Dans une interview lundi à Radio Vatican, Mgr John Onaiyekan, archevêque catholique d'Abuja, a abondé dans ce sens. "On ne se tue pas à cause de la religion, mais pour des revendications sociales, économiques, tribales, culturelles", a-t-il précisé.

Un conflit "classique" entre bergers et agriculteurs

"C'est ethnique et politique, cela n'a rien à voir avec la religion", analyse pour sa part Sulaiman Nyang, spécialiste de l'Afrique et de l'islam à Howard University à Washington. "Certains au Nigeria ne veulent pas la stabilité, et jouent toutes sortes de jeux", a-t-il estimé.

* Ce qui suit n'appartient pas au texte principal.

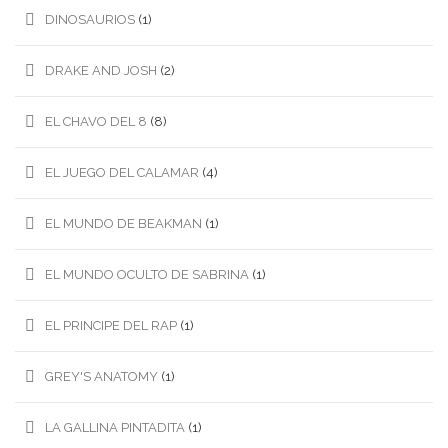
DINOSAURIOS
(1)
DRAKE AND JOSH
(2)
EL CHAVO DEL 8
(8)
EL JUEGO DEL CALAMAR
(4)
EL MUNDO DE BEAKMAN
(1)
EL MUNDO OCULTO DE SABRINA
(1)
EL PRINCIPE DEL RAP
(1)
GREY'S ANATOMY
(1)
LA GALLINA PINTADITA
(1)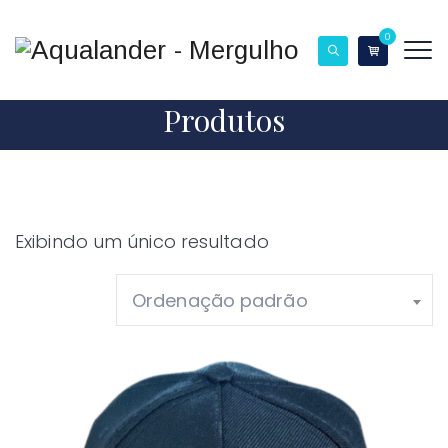
0
Produtos
Exibindo um único resultado
Ordenação padrão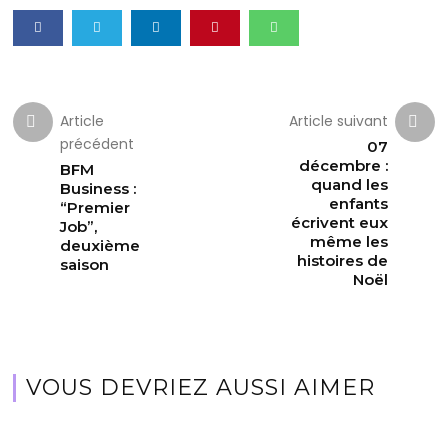
Article
Article suivant
précédent
07
décembre :
BFM
quand les
Business :
enfants
“Premier
écrivent eux
Job”,
même les
deuxième
histoires de
saison
Noël
VOUS DEVRIEZ AUSSI AIMER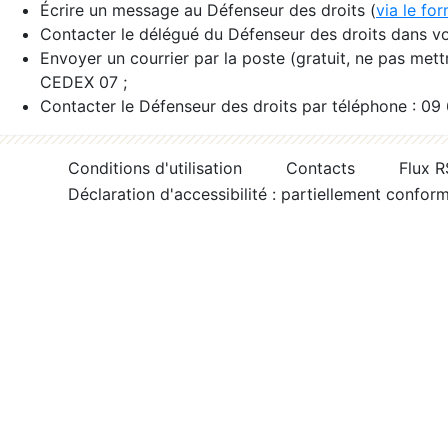
Écrire un message au Défenseur des droits (
via le fo
Contacter le délégué du Défenseur des droits dans vo
Envoyer un courrier par la poste (gratuit, ne pas met
CEDEX 07 ;
Contacter le Défenseur des droits par téléphone : 09
Conditions d'utilisation
Contacts
Flux 
Déclaration d'accessibilité : partiellement confor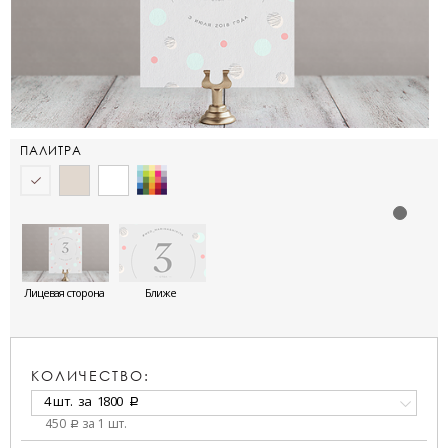
ПАЛИТРА
Лицевая сторона
Ближе
КОЛИЧЕСТВО:
4 шт.
за
1800
a
450
за 1 шт.
a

Un député de l'Etat du Plateau a aussi mis en avant des raisons politiques, évoquant notamment les frustrations de la communauté chrétiennne. "A chaque fois qu'il y a une élection, ce sont les Hausa (ethnie musulmane) qui gagnent, c'est beaucoup plus difficile pour les natifs de la région", a indiqué cet élu sous couvert de l'anonymat. Aucun des administrateurs régionaux n'est berom, a-t-il relevé.

Les lignes de partage ethnique épousant les différences confessionnelles, les violences prennent souvent une coloration religieuse. "Il s'agit du conflit classique entre bergers et agriculteurs, mais les Fulani (les agresseurs) sont tous musulmans et les Beroms (les victimes) sont tous chrétiens", a expliqué l'archevêque d'Abuja.

Crainte des représailles

Dans la région de Jos, "les gens ne se battent pas pour le droit ou les lieux de prière", a rappelé l'un des porte-parole de la communauté musulmane au Nigeria.

Responsables communautaires, religieux et politiques craignent maintenant le cycle infernal des représailles. Le principal parti d'opposition Action Congress a mis en garde mardi contre "l'impunité" dans la région, qui alimente les violences.

L'organisation de défense des droits de l'Homme Human Rights Watch (HRW) estime que plus de 13 500 personnes ont été tuées dans des violences ethniques et/ou religieuses au Nigeria depuis la fin du régime militaire en 1999.